Directions for this task:
Locate every line in the material below that has the word "Dụng". Copy each of those lines.
□ □ □ □
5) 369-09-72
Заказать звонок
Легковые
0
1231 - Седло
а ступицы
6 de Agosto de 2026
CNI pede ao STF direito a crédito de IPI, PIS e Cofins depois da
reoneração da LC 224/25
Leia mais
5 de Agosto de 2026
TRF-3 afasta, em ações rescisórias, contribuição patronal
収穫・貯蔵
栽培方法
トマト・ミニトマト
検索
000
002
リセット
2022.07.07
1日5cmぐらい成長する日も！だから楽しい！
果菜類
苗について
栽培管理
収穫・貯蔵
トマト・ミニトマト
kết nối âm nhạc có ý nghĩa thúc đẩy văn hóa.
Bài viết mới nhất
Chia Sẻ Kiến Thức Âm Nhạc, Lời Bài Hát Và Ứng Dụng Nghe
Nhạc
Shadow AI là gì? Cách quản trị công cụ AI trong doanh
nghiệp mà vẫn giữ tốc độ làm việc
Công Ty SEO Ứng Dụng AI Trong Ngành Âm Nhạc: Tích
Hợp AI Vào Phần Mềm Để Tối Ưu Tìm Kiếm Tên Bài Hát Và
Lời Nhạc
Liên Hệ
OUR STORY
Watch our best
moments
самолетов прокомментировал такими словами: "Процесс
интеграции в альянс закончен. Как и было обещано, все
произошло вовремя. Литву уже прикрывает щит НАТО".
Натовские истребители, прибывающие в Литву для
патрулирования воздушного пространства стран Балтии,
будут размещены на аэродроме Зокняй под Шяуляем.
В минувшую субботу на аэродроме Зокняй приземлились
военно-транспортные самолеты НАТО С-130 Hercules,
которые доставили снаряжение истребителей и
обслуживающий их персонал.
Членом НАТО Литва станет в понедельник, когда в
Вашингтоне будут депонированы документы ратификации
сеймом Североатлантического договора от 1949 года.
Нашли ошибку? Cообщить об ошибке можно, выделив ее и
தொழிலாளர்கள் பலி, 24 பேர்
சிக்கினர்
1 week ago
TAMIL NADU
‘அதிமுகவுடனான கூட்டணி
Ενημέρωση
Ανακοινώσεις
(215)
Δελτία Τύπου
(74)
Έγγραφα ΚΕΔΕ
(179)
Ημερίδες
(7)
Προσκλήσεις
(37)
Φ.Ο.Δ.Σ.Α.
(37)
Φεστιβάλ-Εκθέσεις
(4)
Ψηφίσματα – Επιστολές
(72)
□ □ □ □
Solved problem:
Chia Sẻ Kiến Thức Âm Nhạc, Lời Bài Hát Và Ứng Dụng Nghe
Công Ty SEO Ứng Dụng AI Trong Ngành Âm Nhạc: Tích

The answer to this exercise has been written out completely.